Directions for this task:
Write out all the data verbatim. Skip images.

——————

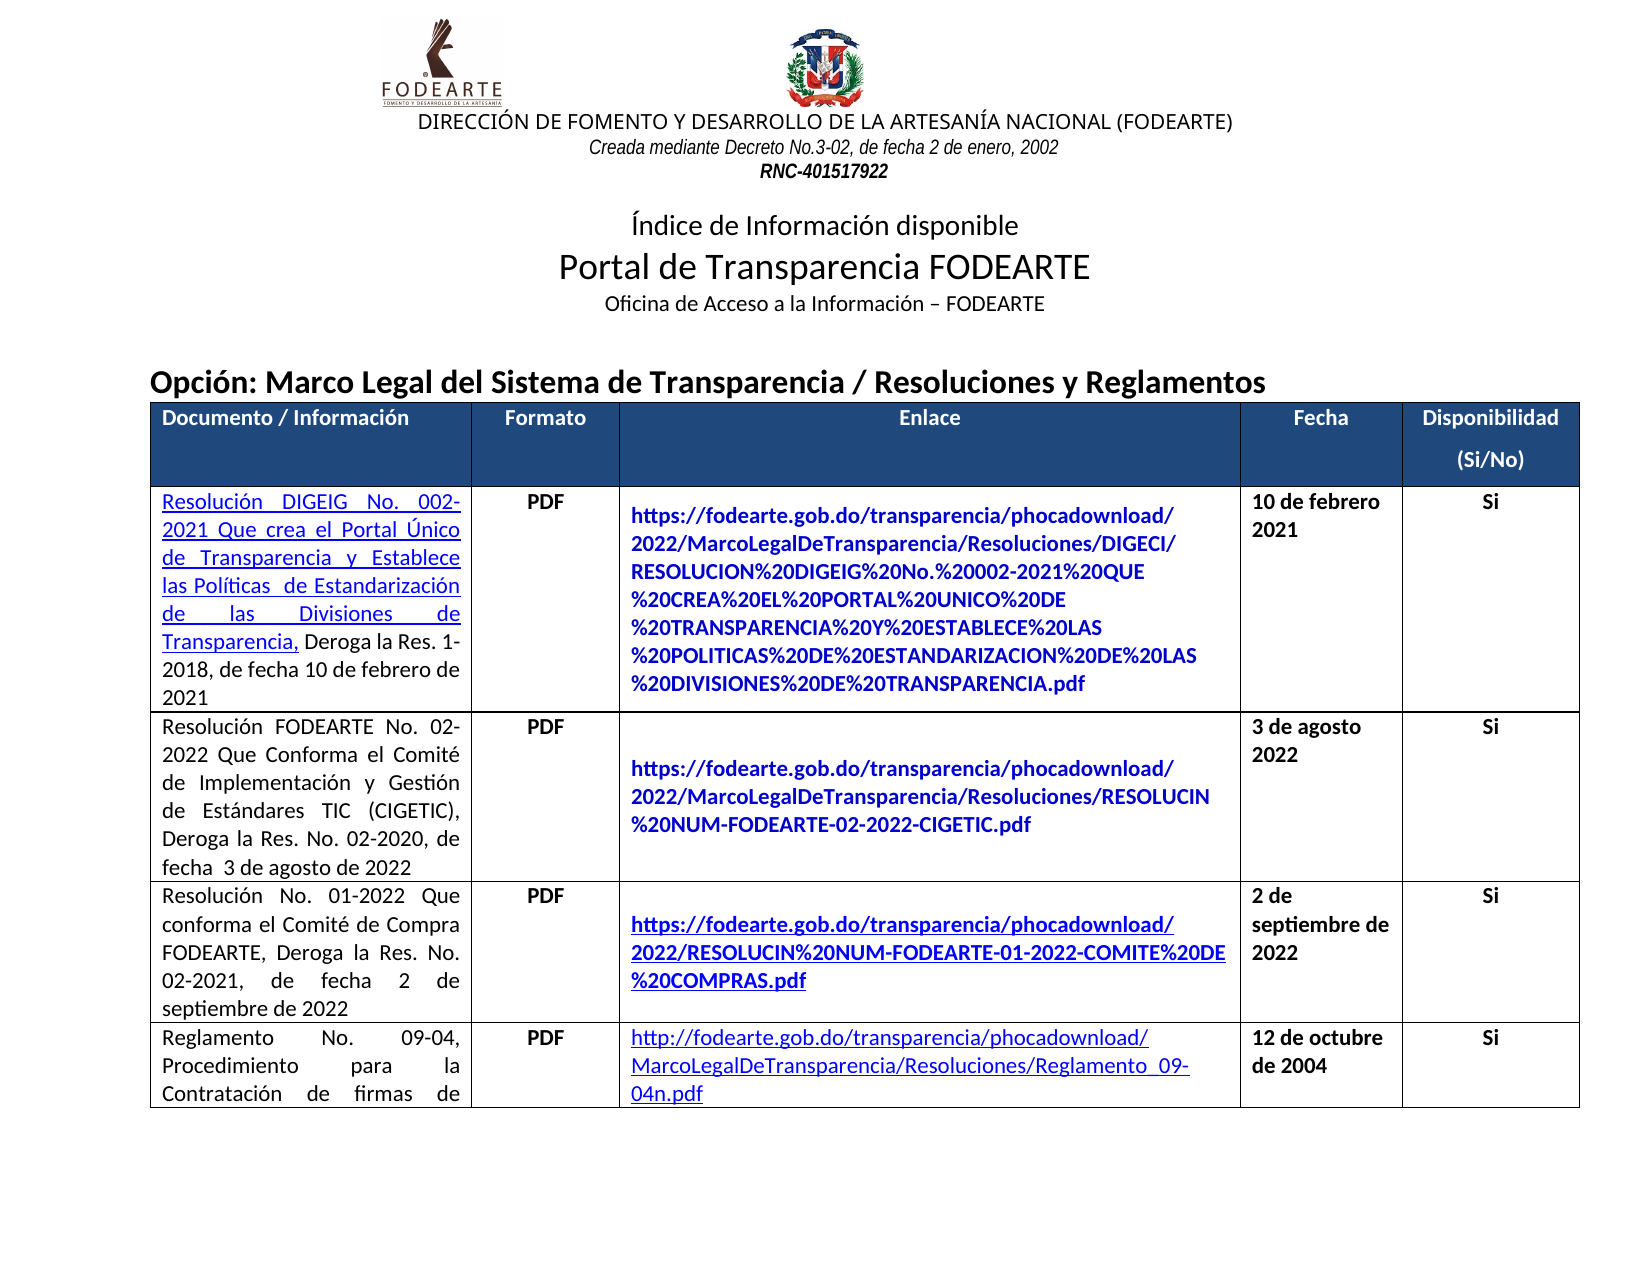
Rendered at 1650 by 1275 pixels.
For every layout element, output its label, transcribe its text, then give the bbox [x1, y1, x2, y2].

table_header Fecha [1241, 403, 1402, 486]
picture [786, 29, 864, 107]
table_cell 3 de agosto 2022 [1241, 713, 1402, 881]
table_cell https://fodearte.gob.do/transparencia/phocadownload/2022/MarcoLegalDeTransparencia/Resoluciones/RESOLUCIN%20NUM-FODEARTE-02-2022-CIGETIC.pdf [620, 713, 1240, 881]
table_cell PDF [472, 713, 619, 881]
table_cell http://fodearte.gob.do/transparencia/phocadownload/MarcoLegalDeTransparencia/Resoluciones/Reglamento_09-04n.pdf [620, 1023, 1240, 1107]
table_cell Si [1403, 713, 1579, 881]
table_cell Si [1403, 1023, 1579, 1107]
table_header Disponibilidad (Si/No) [1403, 403, 1579, 486]
table_header Documento / Información [151, 403, 471, 486]
table_cell https://fodearte.gob.do/transparencia/phocadownload/2022/MarcoLegalDeTransparencia/Resoluciones/DIGECI/RESOLUCION%20DIGEIG%20No.%20002-2021%20QUE%20CREA%20EL%20PORTAL%20UNICO%20DE%20TRANSPARENCIA%20Y%20ESTABLECE%20LAS%20POLITICAS%20DE%20ESTANDARIZACION%20DE%20LAS%20DIVISIONES%20DE%20TRANSPARENCIA.pdf [620, 487, 1240, 711]
table_cell Si [1403, 882, 1579, 1022]
table_cell 2 de septiembre de 2022 [1241, 882, 1402, 1022]
table_header Formato [472, 403, 619, 486]
table_cell Resolución No. 01-2022 Que conforma el Comité de Compra FODEARTE, Deroga la Res. No. 02-2021, de fecha 2 de septiembre de 2022 [151, 882, 471, 1022]
table_cell PDF [472, 487, 619, 711]
table_cell PDF [472, 1023, 619, 1107]
table_cell 10 de febrero 2021 [1241, 487, 1402, 711]
table_header Enlace [620, 403, 1240, 486]
table_cell Resolución FODEARTE No. 02-2022 Que Conforma el Comité de Implementación y Gestión de Estándares TIC (CIGETIC), Deroga la Res. No. 02-2020, de fecha 3 de agosto de 2022 [151, 713, 471, 881]
table_cell https://fodearte.gob.do/transparencia/phocadownload/2022/RESOLUCIN%20NUM-FODEARTE-01-2022-COMITE%20DE%20COMPRAS.pdf [620, 882, 1240, 1022]
table_cell 12 de octubre de 2004 [1241, 1023, 1402, 1107]
picture [380, 17, 504, 108]
table_cell PDF [472, 882, 619, 1022]
table_cell Resolución DIGEIG No. 002-2021 Que crea el Portal Único de Transparencia y Establece las Políticas de Estandarización de las Divisiones de Transparencia, Deroga la Res. 1-2018, de fecha 10 de febrero de 2021 [151, 487, 471, 711]
table_cell Reglamento No. 09-04, Procedimiento para la Contratación de firmas de Auditorías Privadas Independientes, de fecha 12 de octubre de 2004 [151, 1023, 471, 1107]
table_cell Si [1403, 487, 1579, 711]
text Opción: Marco Legal del Sistema de Transparencia / Resoluciones y Reglamentos [150, 361, 1500, 402]
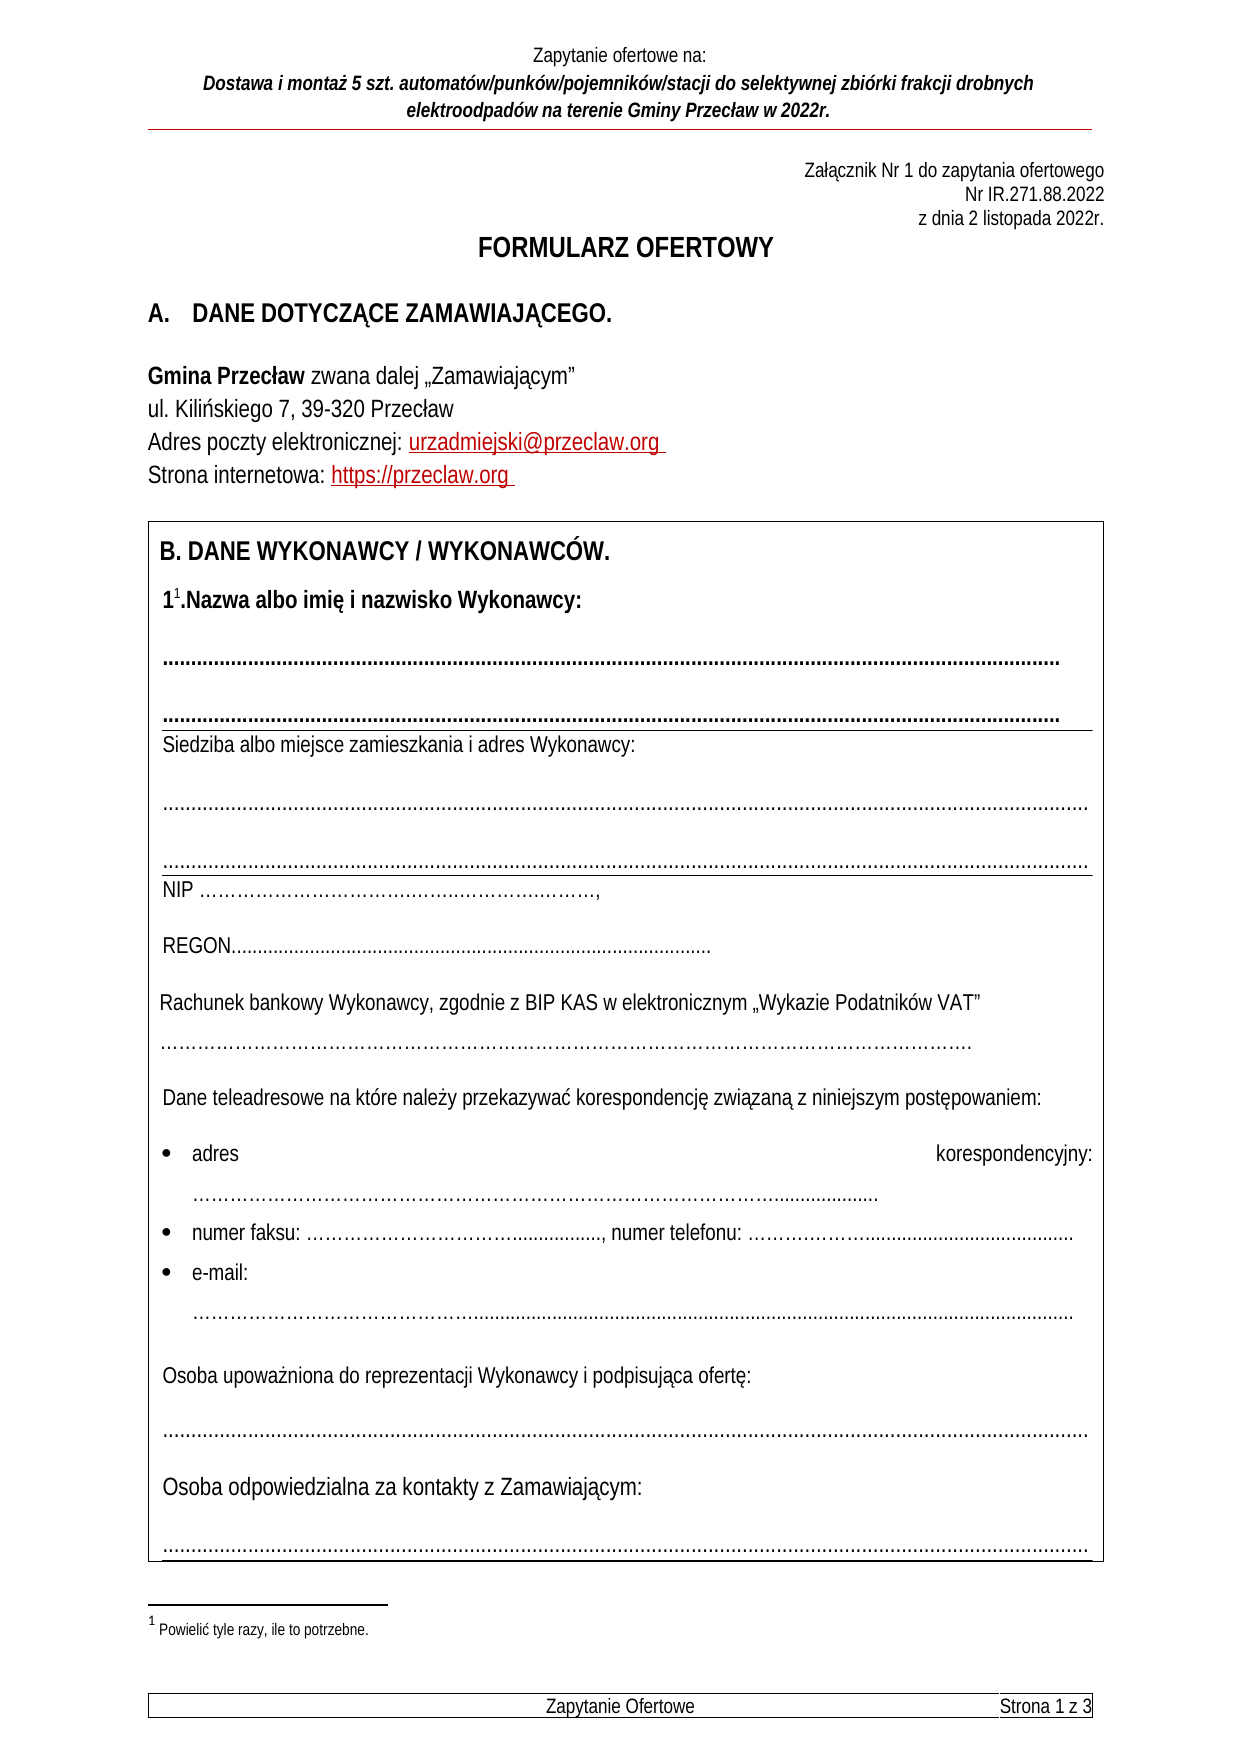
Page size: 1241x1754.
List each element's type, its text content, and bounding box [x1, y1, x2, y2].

text Załącznik Nr 1 do zapytania ofertowego [148, 158, 1104, 182]
list DANE DOTYCZĄCE ZAMAWIAJĄCEGO. [148, 297, 1104, 328]
text Gmina Przecław zwana dalej „Zamawiającym” [148, 361, 1104, 390]
text ul. Kilińskiego 7, 39-320 Przecław [148, 394, 1104, 423]
table_header B. DANE WYKONAWCY / WYKONAWCÓW. 1.Nazwa albo imię i nazwisko Wykonawcy: .............................................................................................................................................................. .............................................................................................................................................................. Siedziba albo miejsce zamieszkania i adres Wykonawcy: ................................................................................................................................................................... ................................................................................................................................................................... NIP …………………………….……..………….………, REGON............................................................................................ Rachunek bankowy Wykonawcy, zgodnie z BIP KAS w elektronicznym „Wykazie Podatników VAT” …………………………………………………………………………………………………………………. Dane teleadresowe na które należy przekazywać korespondencję związaną z niniejszym postępowaniem: adres korespondencyjny: ………………………………………………………………………………….................... numer faksu: ……………………………................., numer telefonu: ……….………........................................ e-mail: ………………………………………................................................................................................................... Osoba upoważniona do reprezentacji Wykonawcy i podpisująca ofertę: ................................................................................................................................................................... Osoba odpowiedzialna za kontakty z Zamawiającym: ................................................................................................................................................................... [149, 522, 1103, 1561]
text Adres poczty elektronicznej: urzadmiejski@przeclaw.org [148, 427, 1104, 456]
text z dnia 2 listopada 2022r. [148, 206, 1104, 230]
text FORMULARZ OFERTOWY [148, 230, 1104, 263]
text Strona internetowa: https://przeclaw.org [148, 460, 1104, 488]
text Nr IR.271.88.2022 [148, 182, 1104, 206]
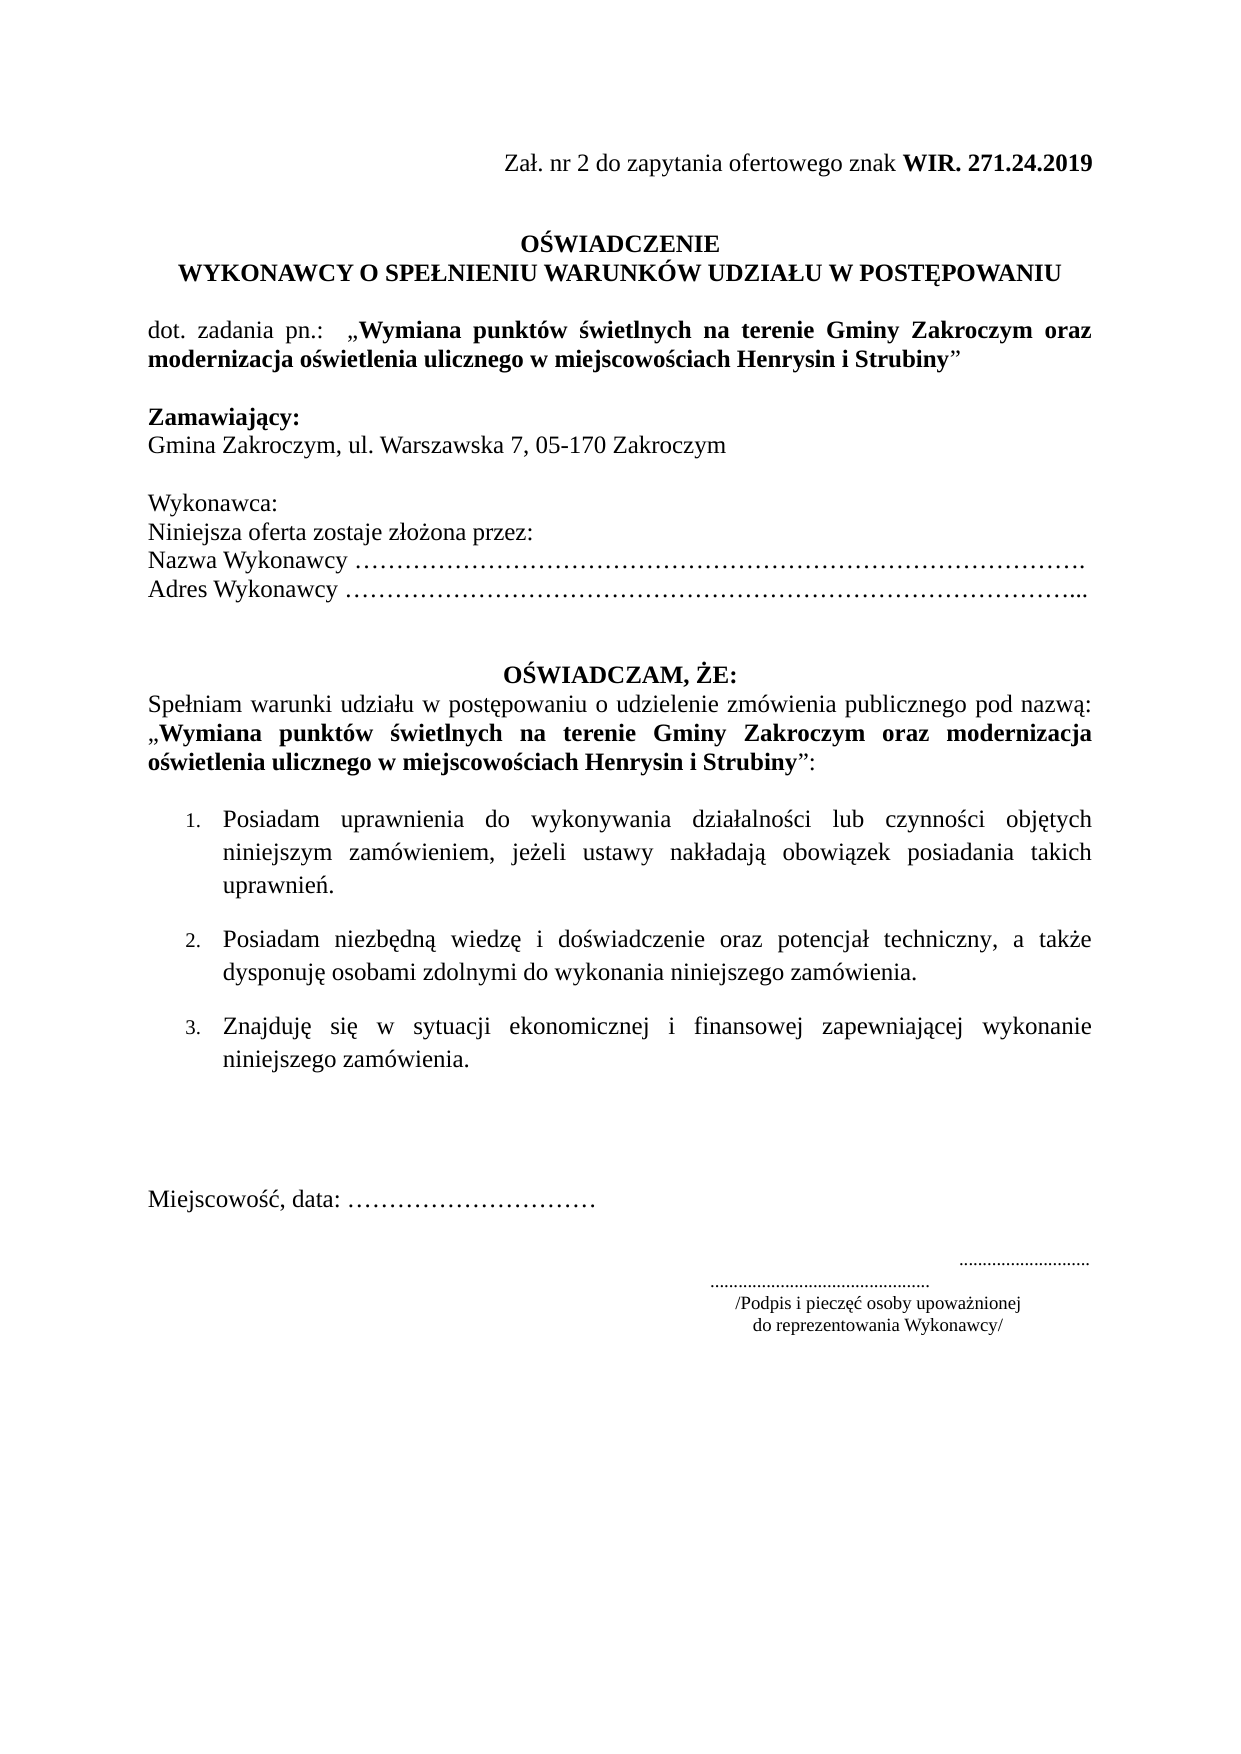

——————

Solution:
Rendered at 1650 by 1275 pixels.
For every layout element, output its label, transcribe its text, then give the bbox [x1, y1, x2, y2].

table_header Fecha [1241, 403, 1402, 486]
picture [786, 29, 864, 107]
table_cell 3 de agosto 2022 [1241, 713, 1402, 881]
table_cell https://fodearte.gob.do/transparencia/phocadownload/2022/MarcoLegalDeTransparencia/Resoluciones/RESOLUCIN%20NUM-FODEARTE-02-2022-CIGETIC.pdf [620, 713, 1240, 881]
table_cell PDF [472, 713, 619, 881]
table_cell http://fodearte.gob.do/transparencia/phocadownload/MarcoLegalDeTransparencia/Resoluciones/Reglamento_09-04n.pdf [620, 1023, 1240, 1107]
table_cell Si [1403, 713, 1579, 881]
table_cell Si [1403, 1023, 1579, 1107]
table_header Disponibilidad (Si/No) [1403, 403, 1579, 486]
table_header Documento / Información [151, 403, 471, 486]
table_cell https://fodearte.gob.do/transparencia/phocadownload/2022/MarcoLegalDeTransparencia/Resoluciones/DIGECI/RESOLUCION%20DIGEIG%20No.%20002-2021%20QUE%20CREA%20EL%20PORTAL%20UNICO%20DE%20TRANSPARENCIA%20Y%20ESTABLECE%20LAS%20POLITICAS%20DE%20ESTANDARIZACION%20DE%20LAS%20DIVISIONES%20DE%20TRANSPARENCIA.pdf [620, 487, 1240, 711]
table_cell Si [1403, 882, 1579, 1022]
table_cell 2 de septiembre de 2022 [1241, 882, 1402, 1022]
table_header Formato [472, 403, 619, 486]
table_cell Resolución No. 01-2022 Que conforma el Comité de Compra FODEARTE, Deroga la Res. No. 02-2021, de fecha 2 de septiembre de 2022 [151, 882, 471, 1022]
table_cell PDF [472, 487, 619, 711]
table_cell PDF [472, 1023, 619, 1107]
table_cell 10 de febrero 2021 [1241, 487, 1402, 711]
table_header Enlace [620, 403, 1240, 486]
table_cell Resolución FODEARTE No. 02-2022 Que Conforma el Comité de Implementación y Gestión de Estándares TIC (CIGETIC), Deroga la Res. No. 02-2020, de fecha 3 de agosto de 2022 [151, 713, 471, 881]
table_cell https://fodearte.gob.do/transparencia/phocadownload/2022/RESOLUCIN%20NUM-FODEARTE-01-2022-COMITE%20DE%20COMPRAS.pdf [620, 882, 1240, 1022]
table_cell 12 de octubre de 2004 [1241, 1023, 1402, 1107]
picture [380, 17, 504, 108]
table_cell PDF [472, 882, 619, 1022]
table_cell Resolución DIGEIG No. 002-2021 Que crea el Portal Único de Transparencia y Establece las Políticas de Estandarización de las Divisiones de Transparencia, Deroga la Res. 1-2018, de fecha 10 de febrero de 2021 [151, 487, 471, 711]
table_cell Reglamento No. 09-04, Procedimiento para la Contratación de firmas de Auditorías Privadas Independientes, de fecha 12 de octubre de 2004 [151, 1023, 471, 1107]
table_cell Si [1403, 487, 1579, 711]
text Opción: Marco Legal del Sistema de Transparencia / Resoluciones y Reglamentos [150, 361, 1500, 402]
Page size: 1241x1754.
List each element's type, its text content, and bounding box [x1, y1, x2, y2].

text Załącznik Nr 1 do zapytania ofertowego [148, 158, 1104, 182]
list DANE DOTYCZĄCE ZAMAWIAJĄCEGO. [148, 297, 1104, 328]
text Gmina Przecław zwana dalej „Zamawiającym” [148, 361, 1104, 390]
text ul. Kilińskiego 7, 39-320 Przecław [148, 394, 1104, 423]
table_header B. DANE WYKONAWCY / WYKONAWCÓW. 1.Nazwa albo imię i nazwisko Wykonawcy: .............................................................................................................................................................. .............................................................................................................................................................. Siedziba albo miejsce zamieszkania i adres Wykonawcy: ................................................................................................................................................................... ................................................................................................................................................................... NIP …………………………….……..………….………, REGON............................................................................................ Rachunek bankowy Wykonawcy, zgodnie z BIP KAS w elektronicznym „Wykazie Podatników VAT” …………………………………………………………………………………………………………………. Dane teleadresowe na które należy przekazywać korespondencję związaną z niniejszym postępowaniem: adres korespondencyjny: ………………………………………………………………………………….................... numer faksu: ……………………………................., numer telefonu: ……….………........................................ e-mail: ………………………………………................................................................................................................... Osoba upoważniona do reprezentacji Wykonawcy i podpisująca ofertę: ................................................................................................................................................................... Osoba odpowiedzialna za kontakty z Zamawiającym: ................................................................................................................................................................... [149, 522, 1103, 1561]
text Adres poczty elektronicznej: urzadmiejski@przeclaw.org [148, 427, 1104, 456]
text z dnia 2 listopada 2022r. [148, 206, 1104, 230]
text FORMULARZ OFERTOWY [148, 230, 1104, 263]
text Strona internetowa: https://przeclaw.org [148, 460, 1104, 488]
text Nr IR.271.88.2022 [148, 182, 1104, 206]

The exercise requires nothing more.